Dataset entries

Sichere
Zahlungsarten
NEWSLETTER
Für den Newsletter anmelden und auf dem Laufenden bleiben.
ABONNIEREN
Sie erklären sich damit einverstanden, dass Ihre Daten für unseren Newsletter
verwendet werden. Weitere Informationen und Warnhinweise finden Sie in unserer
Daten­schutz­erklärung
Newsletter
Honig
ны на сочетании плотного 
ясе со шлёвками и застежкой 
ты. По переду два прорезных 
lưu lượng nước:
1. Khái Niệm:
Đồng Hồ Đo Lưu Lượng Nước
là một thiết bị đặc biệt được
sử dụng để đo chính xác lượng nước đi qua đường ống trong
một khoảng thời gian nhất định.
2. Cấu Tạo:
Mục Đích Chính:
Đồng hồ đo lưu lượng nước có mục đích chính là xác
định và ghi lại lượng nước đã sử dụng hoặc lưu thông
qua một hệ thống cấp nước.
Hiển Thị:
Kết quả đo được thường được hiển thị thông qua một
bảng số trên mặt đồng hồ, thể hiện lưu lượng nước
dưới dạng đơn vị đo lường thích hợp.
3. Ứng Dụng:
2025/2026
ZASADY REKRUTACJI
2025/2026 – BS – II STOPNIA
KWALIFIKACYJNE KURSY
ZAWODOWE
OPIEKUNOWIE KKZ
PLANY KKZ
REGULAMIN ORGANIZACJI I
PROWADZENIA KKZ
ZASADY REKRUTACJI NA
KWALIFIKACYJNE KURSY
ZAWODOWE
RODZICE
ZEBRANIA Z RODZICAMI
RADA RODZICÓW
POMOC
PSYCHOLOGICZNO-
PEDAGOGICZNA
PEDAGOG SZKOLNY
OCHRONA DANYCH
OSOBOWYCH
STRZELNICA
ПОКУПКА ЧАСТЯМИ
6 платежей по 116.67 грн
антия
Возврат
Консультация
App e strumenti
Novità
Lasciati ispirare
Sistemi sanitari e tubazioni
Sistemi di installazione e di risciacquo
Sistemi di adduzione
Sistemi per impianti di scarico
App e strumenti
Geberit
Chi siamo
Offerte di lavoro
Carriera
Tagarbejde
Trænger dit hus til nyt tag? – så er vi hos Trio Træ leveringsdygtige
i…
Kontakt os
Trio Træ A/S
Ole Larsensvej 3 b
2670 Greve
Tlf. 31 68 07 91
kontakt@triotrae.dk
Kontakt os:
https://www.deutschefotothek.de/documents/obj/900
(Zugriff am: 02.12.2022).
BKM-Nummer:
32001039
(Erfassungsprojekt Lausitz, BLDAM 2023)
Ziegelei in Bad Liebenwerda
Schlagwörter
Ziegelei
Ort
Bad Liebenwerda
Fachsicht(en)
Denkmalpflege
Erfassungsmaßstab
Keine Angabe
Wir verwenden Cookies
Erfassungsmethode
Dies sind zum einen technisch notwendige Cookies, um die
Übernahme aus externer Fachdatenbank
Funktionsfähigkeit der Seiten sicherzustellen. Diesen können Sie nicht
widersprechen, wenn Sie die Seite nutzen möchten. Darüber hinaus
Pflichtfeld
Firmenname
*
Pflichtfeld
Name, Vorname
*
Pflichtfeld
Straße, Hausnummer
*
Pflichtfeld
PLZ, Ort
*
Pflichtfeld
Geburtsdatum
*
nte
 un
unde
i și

### Action item
Taking the records above as input, show every line in which the word "được" is present.

### Response area
là một thiết bị đặc biệt được
Kết quả đo được thường được hiển thị thông qua một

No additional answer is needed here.